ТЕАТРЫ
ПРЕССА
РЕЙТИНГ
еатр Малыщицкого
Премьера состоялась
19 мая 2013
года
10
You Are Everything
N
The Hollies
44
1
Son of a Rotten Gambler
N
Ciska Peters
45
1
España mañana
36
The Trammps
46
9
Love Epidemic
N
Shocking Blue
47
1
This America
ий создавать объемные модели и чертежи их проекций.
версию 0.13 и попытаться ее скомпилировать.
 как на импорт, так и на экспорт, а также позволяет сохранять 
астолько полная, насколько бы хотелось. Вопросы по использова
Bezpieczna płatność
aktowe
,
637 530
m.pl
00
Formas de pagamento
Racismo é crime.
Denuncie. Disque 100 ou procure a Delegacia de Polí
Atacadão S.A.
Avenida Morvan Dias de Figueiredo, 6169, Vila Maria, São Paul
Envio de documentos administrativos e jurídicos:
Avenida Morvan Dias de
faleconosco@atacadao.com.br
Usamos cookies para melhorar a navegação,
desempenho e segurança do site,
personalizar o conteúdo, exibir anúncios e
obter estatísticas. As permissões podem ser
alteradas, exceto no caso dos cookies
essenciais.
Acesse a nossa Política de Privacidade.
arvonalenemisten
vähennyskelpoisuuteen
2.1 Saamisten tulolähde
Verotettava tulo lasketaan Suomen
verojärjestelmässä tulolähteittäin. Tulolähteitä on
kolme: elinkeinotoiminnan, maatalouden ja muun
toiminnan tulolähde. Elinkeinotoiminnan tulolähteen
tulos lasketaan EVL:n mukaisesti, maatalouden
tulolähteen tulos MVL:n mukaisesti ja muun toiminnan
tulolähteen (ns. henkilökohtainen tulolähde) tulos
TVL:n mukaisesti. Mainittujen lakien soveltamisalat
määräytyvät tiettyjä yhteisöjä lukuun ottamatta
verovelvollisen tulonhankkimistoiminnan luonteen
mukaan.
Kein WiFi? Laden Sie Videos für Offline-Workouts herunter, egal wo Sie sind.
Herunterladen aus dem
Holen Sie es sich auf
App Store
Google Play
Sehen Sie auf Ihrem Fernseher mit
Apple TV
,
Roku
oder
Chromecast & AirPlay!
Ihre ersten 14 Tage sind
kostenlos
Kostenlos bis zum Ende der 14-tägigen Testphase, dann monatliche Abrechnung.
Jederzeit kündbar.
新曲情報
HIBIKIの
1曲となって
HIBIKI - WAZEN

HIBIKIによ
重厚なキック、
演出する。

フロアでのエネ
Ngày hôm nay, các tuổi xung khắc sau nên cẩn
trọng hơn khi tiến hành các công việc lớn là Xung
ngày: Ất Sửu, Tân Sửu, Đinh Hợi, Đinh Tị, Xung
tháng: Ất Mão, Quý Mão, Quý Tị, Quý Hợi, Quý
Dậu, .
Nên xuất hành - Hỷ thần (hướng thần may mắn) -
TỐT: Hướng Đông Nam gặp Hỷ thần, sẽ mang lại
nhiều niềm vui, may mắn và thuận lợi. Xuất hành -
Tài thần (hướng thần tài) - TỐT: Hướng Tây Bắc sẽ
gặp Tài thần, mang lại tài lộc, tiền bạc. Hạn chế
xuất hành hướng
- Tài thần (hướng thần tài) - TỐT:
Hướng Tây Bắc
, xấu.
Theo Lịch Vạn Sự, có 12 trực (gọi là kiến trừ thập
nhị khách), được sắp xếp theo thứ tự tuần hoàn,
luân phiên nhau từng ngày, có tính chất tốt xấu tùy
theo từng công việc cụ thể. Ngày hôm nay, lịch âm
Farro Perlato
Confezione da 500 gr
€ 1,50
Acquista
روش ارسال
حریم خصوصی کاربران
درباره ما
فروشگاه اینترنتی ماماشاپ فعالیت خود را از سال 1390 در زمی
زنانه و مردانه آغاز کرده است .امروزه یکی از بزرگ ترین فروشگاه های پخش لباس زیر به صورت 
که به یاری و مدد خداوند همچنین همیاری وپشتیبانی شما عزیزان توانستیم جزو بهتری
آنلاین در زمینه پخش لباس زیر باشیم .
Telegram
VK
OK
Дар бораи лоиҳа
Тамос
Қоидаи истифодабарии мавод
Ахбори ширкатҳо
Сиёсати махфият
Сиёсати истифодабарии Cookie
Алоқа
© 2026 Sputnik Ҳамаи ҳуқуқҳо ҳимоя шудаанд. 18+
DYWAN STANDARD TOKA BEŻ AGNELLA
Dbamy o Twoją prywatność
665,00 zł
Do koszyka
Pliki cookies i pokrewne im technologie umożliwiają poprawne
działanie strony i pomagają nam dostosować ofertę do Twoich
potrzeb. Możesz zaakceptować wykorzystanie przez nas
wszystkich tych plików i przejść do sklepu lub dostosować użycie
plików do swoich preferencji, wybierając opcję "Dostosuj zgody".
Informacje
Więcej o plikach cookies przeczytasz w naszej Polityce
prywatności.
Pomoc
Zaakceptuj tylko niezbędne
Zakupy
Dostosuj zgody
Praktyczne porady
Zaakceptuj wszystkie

▶ _Task statement_: Print out the whole listing exactly as it appears.

▶ _Your response_:
ТЕАТРЫ
ПРЕССА
РЕЙТИНГ
еатр Малыщицкого
Премьера состоялась
19 мая 2013
года
10
You Are Everything
N
The Hollies
44
1
Son of a Rotten Gambler
N
Ciska Peters
45
1
España mañana
36
The Trammps
46
9
Love Epidemic
N
Shocking Blue
47
1
This America
ий создавать объемные модели и чертежи их проекций.
версию 0.13 и попытаться ее скомпилировать.
 как на импорт, так и на экспорт, а также позволяет сохранять 
астолько полная, насколько бы хотелось. Вопросы по использова
Bezpieczna płatność
aktowe
,
637 530
m.pl
00
Formas de pagamento
Racismo é crime.
Denuncie. Disque 100 ou procure a Delegacia de Polí
Atacadão S.A.
Avenida Morvan Dias de Figueiredo, 6169, Vila Maria, São Paul
Envio de documentos administrativos e jurídicos:
Avenida Morvan Dias de
faleconosco@atacadao.com.br
Usamos cookies para melhorar a navegação,
desempenho e segurança do site,
personalizar o conteúdo, exibir anúncios e
obter estatísticas. As permissões podem ser
alteradas, exceto no caso dos cookies
essenciais.
Acesse a nossa Política de Privacidade.
arvonalenemisten
vähennyskelpoisuuteen
2.1 Saamisten tulolähde
Verotettava tulo lasketaan Suomen
verojärjestelmässä tulolähteittäin. Tulolähteitä on
kolme: elinkeinotoiminnan, maatalouden ja muun
toiminnan tulolähde. Elinkeinotoiminnan tulolähteen
tulos lasketaan EVL:n mukaisesti, maatalouden
tulolähteen tulos MVL:n mukaisesti ja muun toiminnan
tulolähteen (ns. henkilökohtainen tulolähde) tulos
TVL:n mukaisesti. Mainittujen lakien soveltamisalat
määräytyvät tiettyjä yhteisöjä lukuun ottamatta
verovelvollisen tulonhankkimistoiminnan luonteen
mukaan.
Kein WiFi? Laden Sie Videos für Offline-Workouts herunter, egal wo Sie sind.
Herunterladen aus dem
Holen Sie es sich auf
App Store
Google Play
Sehen Sie auf Ihrem Fernseher mit
Apple TV
,
Roku
oder
Chromecast & AirPlay!
Ihre ersten 14 Tage sind
kostenlos
Kostenlos bis zum Ende der 14-tägigen Testphase, dann monatliche Abrechnung.
Jederzeit kündbar.
新曲情報
HIBIKIの
1曲となって
HIBIKI - WAZEN

HIBIKIによ
重厚なキック、
演出する。

フロアでのエネ
Ngày hôm nay, các tuổi xung khắc sau nên cẩn
trọng hơn khi tiến hành các công việc lớn là Xung
ngày: Ất Sửu, Tân Sửu, Đinh Hợi, Đinh Tị, Xung
tháng: Ất Mão, Quý Mão, Quý Tị, Quý Hợi, Quý
Dậu, .
Nên xuất hành - Hỷ thần (hướng thần may mắn) -
TỐT: Hướng Đông Nam gặp Hỷ thần, sẽ mang lại
nhiều niềm vui, may mắn và thuận lợi. Xuất hành -
Tài thần (hướng thần tài) - TỐT: Hướng Tây Bắc sẽ
gặp Tài thần, mang lại tài lộc, tiền bạc. Hạn chế
xuất hành hướng
- Tài thần (hướng thần tài) - TỐT:
Hướng Tây Bắc
, xấu.
Theo Lịch Vạn Sự, có 12 trực (gọi là kiến trừ thập
nhị khách), được sắp xếp theo thứ tự tuần hoàn,
luân phiên nhau từng ngày, có tính chất tốt xấu tùy
theo từng công việc cụ thể. Ngày hôm nay, lịch âm
Farro Perlato
Confezione da 500 gr
€ 1,50
Acquista
روش ارسال
حریم خصوصی کاربران
درباره ما
فروشگاه اینترنتی ماماشاپ فعالیت خود را از سال 1390 در زمی
زنانه و مردانه آغاز کرده است .امروزه یکی از بزرگ ترین فروشگاه های پخش لباس زیر به صورت 
که به یاری و مدد خداوند همچنین همیاری وپشتیبانی شما عزیزان توانستیم جزو بهتری
آنلاین در زمینه پخش لباس زیر باشیم .
Telegram
VK
OK
Дар бораи лоиҳа
Тамос
Қоидаи истифодабарии мавод
Ахбори ширкатҳо
Сиёсати махфият
Сиёсати истифодабарии Cookie
Алоқа
© 2026 Sputnik Ҳамаи ҳуқуқҳо ҳимоя шудаанд. 18+
DYWAN STANDARD TOKA BEŻ AGNELLA
Dbamy o Twoją prywatność
665,00 zł
Do koszyka
Pliki cookies i pokrewne im technologie umożliwiają poprawne
działanie strony i pomagają nam dostosować ofertę do Twoich
potrzeb. Możesz zaakceptować wykorzystanie przez nas
wszystkich tych plików i przejść do sklepu lub dostosować użycie
plików do swoich preferencji, wybierając opcję "Dostosuj zgody".
Informacje
Więcej o plikach cookies przeczytasz w naszej Polityce
prywatności.
Pomoc
Zaakceptuj tylko niezbędne
Zakupy
Dostosuj zgody
Praktyczne porady
Zaakceptuj wszystkie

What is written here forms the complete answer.